Harte Arbeit wird belohnt

Wenn man von Zuhause aus mitbekommt, wie ein Unternehmen gegründet wird, bekommt man auch dementsprechend hautnah mit, wie viel Arbeit das Gründertum bedarf. Alles was an Blut, Schweiß und (Freuden-)Tränen zum Unternehmensaufbau dazu gehört, bleibt häufig nicht zwischen 9 und 18h im Büro, sondern findet auch im heimischen Kontext Anschluss. Als Kind, das mit dem gegründeten Unternehmen quasi gemeinsam gewachsen und gedeiht ist, führte das dazu, dass mir der Wert harter Arbeit nicht erst dann vermittelt wurde, als ich selbst damit anfing.

Der “Hustle” gilt als Schlüsselkomponente für erfolgreiche Gründungen. In der Startup-Sphäre bekommt man grundsätzlich nichts geschenkt und “Beharrlichkeit” ist demnach nicht nur einmal als wichtigste Eigenschaft für erfolgreiche Founder gelistet (z. B. t3n, Companisto). Gründer:innen haben von Beruf aus ein besonderes Verständnis von dem, was es bedeutet, hartnäckig zu sein. 

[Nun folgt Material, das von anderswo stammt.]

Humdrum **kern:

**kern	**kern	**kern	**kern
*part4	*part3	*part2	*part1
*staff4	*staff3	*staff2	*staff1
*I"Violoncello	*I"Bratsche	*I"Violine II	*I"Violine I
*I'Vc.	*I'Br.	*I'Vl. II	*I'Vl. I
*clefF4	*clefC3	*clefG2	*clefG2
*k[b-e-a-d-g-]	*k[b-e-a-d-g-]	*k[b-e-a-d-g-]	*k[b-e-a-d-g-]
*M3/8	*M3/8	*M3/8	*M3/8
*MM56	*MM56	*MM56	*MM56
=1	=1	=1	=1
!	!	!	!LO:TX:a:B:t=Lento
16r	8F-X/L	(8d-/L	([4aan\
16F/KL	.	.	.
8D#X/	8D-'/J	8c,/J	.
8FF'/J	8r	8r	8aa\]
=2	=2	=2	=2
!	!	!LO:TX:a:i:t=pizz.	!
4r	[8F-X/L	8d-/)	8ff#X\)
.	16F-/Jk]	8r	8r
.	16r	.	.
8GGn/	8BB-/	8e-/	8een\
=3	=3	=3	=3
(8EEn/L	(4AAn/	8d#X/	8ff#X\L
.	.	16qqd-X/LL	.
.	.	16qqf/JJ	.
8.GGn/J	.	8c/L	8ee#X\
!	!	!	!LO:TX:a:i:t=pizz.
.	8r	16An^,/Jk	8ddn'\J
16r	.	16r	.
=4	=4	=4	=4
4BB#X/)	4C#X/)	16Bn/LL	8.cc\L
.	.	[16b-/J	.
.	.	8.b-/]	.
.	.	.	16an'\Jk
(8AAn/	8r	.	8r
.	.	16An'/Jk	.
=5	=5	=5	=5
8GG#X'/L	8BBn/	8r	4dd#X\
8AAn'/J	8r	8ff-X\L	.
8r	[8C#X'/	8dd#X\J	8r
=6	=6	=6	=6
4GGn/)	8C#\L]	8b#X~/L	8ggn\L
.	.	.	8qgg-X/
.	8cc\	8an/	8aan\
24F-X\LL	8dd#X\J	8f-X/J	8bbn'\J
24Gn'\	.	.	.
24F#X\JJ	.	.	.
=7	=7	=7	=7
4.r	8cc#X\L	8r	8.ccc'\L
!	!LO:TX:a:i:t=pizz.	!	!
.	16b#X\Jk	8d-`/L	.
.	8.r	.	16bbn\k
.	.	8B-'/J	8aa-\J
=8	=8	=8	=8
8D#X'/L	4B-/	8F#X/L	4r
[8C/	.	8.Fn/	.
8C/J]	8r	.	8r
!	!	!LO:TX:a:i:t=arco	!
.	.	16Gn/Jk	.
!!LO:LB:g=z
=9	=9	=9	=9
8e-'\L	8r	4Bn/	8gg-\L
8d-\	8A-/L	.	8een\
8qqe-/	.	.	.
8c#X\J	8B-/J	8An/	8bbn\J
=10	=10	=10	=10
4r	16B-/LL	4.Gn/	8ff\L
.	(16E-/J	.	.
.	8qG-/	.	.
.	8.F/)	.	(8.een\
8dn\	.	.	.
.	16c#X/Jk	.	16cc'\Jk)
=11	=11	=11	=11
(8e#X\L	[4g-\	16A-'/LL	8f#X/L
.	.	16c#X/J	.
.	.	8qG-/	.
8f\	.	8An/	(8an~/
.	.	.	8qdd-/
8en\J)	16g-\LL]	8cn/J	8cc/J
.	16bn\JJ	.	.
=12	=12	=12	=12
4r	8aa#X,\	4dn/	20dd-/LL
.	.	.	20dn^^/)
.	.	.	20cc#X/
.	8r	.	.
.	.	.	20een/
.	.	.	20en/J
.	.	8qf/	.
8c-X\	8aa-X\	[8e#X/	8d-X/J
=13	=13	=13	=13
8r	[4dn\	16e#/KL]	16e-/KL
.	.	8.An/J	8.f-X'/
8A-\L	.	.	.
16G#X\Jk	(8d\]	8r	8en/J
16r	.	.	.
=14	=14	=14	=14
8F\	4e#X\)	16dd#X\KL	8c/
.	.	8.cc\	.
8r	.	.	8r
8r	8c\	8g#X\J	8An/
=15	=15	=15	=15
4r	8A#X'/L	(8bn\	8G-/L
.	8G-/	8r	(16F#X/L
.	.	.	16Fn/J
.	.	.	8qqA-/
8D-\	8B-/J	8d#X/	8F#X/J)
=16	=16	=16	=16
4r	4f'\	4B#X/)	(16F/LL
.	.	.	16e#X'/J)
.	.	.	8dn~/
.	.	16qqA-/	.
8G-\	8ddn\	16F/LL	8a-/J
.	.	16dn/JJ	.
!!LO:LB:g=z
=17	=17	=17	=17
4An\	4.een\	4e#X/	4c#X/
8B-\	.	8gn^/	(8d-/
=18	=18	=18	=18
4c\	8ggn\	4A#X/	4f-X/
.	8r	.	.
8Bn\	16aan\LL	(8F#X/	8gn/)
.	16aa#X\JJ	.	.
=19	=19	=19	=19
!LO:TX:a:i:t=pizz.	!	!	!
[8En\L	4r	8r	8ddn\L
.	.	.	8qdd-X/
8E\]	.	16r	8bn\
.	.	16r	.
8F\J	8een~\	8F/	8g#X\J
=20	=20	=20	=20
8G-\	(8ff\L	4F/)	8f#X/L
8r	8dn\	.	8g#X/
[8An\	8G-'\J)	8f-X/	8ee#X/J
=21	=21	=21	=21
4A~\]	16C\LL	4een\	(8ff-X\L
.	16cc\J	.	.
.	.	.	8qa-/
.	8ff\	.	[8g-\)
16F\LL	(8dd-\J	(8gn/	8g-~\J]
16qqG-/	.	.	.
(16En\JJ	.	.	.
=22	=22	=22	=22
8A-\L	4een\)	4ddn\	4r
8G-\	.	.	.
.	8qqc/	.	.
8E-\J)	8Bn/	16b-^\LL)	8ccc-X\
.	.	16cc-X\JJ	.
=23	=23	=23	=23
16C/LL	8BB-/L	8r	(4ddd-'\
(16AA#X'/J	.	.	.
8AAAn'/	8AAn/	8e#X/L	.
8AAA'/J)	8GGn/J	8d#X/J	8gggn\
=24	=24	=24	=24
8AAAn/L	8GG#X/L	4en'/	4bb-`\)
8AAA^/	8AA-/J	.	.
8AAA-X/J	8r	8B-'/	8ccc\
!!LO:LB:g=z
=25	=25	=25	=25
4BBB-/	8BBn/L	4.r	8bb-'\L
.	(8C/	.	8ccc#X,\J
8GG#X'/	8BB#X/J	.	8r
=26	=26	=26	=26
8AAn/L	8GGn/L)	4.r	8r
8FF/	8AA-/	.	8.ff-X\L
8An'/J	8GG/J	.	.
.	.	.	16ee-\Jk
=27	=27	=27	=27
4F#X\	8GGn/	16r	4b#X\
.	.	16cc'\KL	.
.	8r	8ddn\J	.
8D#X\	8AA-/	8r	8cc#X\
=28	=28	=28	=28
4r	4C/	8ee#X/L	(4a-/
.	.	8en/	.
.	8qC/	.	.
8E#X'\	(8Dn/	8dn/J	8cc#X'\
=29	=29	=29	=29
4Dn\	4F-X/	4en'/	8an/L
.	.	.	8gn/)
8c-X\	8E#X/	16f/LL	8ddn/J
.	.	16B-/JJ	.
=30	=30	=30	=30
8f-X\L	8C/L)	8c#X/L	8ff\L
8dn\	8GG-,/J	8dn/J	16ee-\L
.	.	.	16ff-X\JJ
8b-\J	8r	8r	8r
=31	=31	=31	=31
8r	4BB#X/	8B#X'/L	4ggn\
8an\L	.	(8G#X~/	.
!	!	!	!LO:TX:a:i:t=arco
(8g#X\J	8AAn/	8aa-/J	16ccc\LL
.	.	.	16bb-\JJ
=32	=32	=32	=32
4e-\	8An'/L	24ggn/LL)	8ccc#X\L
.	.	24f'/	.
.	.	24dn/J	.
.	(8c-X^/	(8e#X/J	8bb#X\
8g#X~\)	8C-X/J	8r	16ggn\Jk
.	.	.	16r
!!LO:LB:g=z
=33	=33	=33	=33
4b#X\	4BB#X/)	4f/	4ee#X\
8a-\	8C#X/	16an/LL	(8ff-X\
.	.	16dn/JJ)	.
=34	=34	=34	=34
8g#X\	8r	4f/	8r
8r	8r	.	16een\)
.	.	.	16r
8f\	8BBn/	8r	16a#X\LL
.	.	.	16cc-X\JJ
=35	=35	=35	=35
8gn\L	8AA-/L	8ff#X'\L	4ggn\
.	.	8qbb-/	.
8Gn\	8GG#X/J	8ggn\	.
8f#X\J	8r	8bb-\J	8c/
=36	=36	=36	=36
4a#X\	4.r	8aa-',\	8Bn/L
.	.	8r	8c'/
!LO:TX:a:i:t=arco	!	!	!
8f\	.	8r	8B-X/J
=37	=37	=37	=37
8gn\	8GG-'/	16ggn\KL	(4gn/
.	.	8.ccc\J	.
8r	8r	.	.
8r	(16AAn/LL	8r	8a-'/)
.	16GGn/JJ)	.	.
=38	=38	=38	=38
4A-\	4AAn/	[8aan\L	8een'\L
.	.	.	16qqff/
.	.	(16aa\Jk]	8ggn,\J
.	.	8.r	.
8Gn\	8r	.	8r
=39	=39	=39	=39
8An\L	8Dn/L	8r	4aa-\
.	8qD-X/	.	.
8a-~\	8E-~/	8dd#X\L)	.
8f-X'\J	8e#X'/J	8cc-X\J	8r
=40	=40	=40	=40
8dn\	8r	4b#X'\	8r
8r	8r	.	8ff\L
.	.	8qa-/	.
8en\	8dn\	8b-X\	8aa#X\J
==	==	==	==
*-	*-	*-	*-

Sich richtig ins Zeug zu legen, um erfolgreich zu sein, ist das natürlich nur das eine. Meine Eltern lebten mir auch ein Selbstbewusstsein vor, das nicht selbstverständlich ist. Eine der Kerneigenschaften vieler Gründer:innen ist das Vertrauen in sich selbst und die eigene Vision (Companisto). Von den “Big Five”-Persönlichkeitsmerkmalen zählt vor allem die emotionale Stabilität und das damit verbundene Selbstvertrauen zu den Merkmalen, die die Wahrscheinlichkeit bestimmen, selbst zu gründen (Business Insider). Mit Eltern zum Vorbild, die vor Hürden nicht zurückschreckten, habe auch ich das Gefühl bekommen, selbst alles meistern zu können, was ich mir vornehme. 

Probieren geht über Studieren

In einer Studie aus 2019 wurden 1500 junge Menschen zu ihren Gründungsambitionen befragt. Dabei konnte festgestellt werden, dass “Angst vor dem Scheitern” für sie der Hauptgrund ist, nicht den Schritt in die Selbständigkeit zu wagen. Das Risiko ist vielen einfach zu groß (Karrierehaus). 

Als Person, die in einem generell risiko-affinen Haushalt aufgewachsen ist, sehe ich das etwas anders. Vor Rückschlägen, “Neins” und möglichem Scheitern nicht zurückzuschrecken ist eine Eigenschaft, die mir nicht nur als Heranwachsende, sondern auch jetzt im Berufsleben zugutekommt. Wer keine Angst vor Niederschlägen hat, dem stehen weitaus mehr Türen offen als weniger risikofreudigen Menschen. Eine dieser Türen ermöglichte es mir, mit 19 Jahren und ohne Universitätsabschluss in der VC-Branche zu arbeiten, und eine andere führte dazu, dass ich mit 23 Jahren mein erstes Unternehmen gründete.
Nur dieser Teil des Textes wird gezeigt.